→ AIM OF THE EXERCISE:
From the line with "968 391 3.90" onward, reproduce each line of the entries exactly, ending at the last one, and add nothing.

Data items
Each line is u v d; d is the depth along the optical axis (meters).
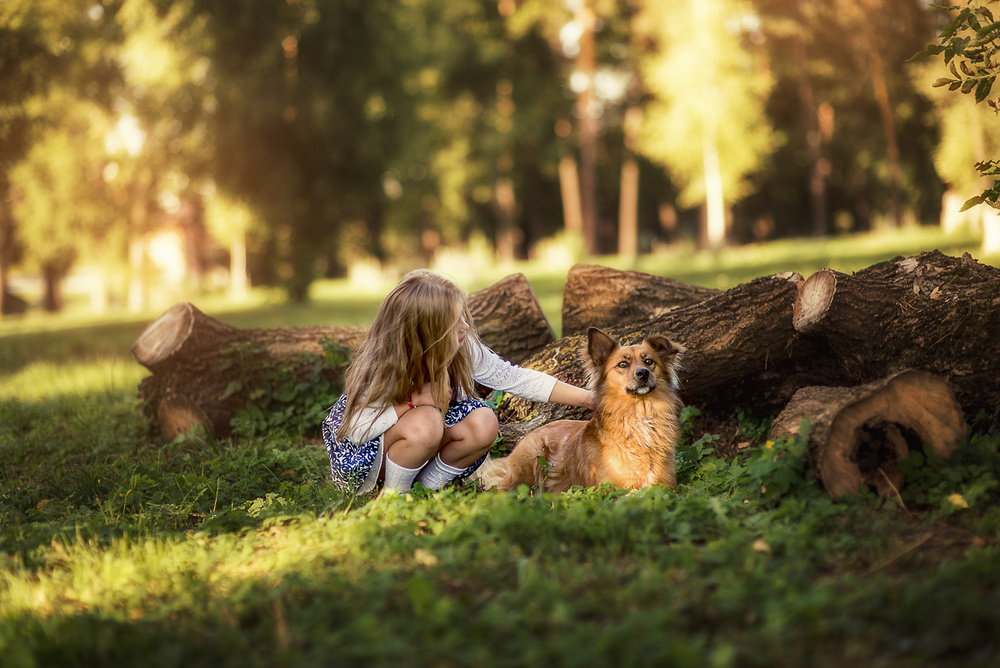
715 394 5.04
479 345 4.12
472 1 33.25
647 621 2.19
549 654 2.06
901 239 22.52
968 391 3.90
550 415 5.02
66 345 14.23
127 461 5.10
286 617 2.46
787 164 38.03
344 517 3.53
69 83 17.03
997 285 3.90
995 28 3.54
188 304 5.84
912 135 33.47
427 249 51.44
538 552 2.84
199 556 3.10
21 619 2.51
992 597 2.29
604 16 33.22
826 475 3.29
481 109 36.97
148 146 21.64
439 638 2.21
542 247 38.25
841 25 29.72
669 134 25.17
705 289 5.94
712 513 3.23
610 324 6.09
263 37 18.53
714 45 24.03
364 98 19.91
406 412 3.76
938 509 3.16
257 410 5.81
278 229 20.69
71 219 26.83
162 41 19.34
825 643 2.13
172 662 2.13
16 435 6.17
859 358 4.29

→ SOLUTION FOR THIS PROBLEM:
968 391 3.90
550 415 5.02
66 345 14.23
127 461 5.10
286 617 2.46
787 164 38.03
344 517 3.53
69 83 17.03
997 285 3.90
995 28 3.54
188 304 5.84
912 135 33.47
427 249 51.44
538 552 2.84
199 556 3.10
21 619 2.51
992 597 2.29
604 16 33.22
826 475 3.29
481 109 36.97
148 146 21.64
439 638 2.21
542 247 38.25
841 25 29.72
669 134 25.17
705 289 5.94
712 513 3.23
610 324 6.09
263 37 18.53
714 45 24.03
364 98 19.91
406 412 3.76
938 509 3.16
257 410 5.81
278 229 20.69
71 219 26.83
162 41 19.34
825 643 2.13
172 662 2.13
16 435 6.17
859 358 4.29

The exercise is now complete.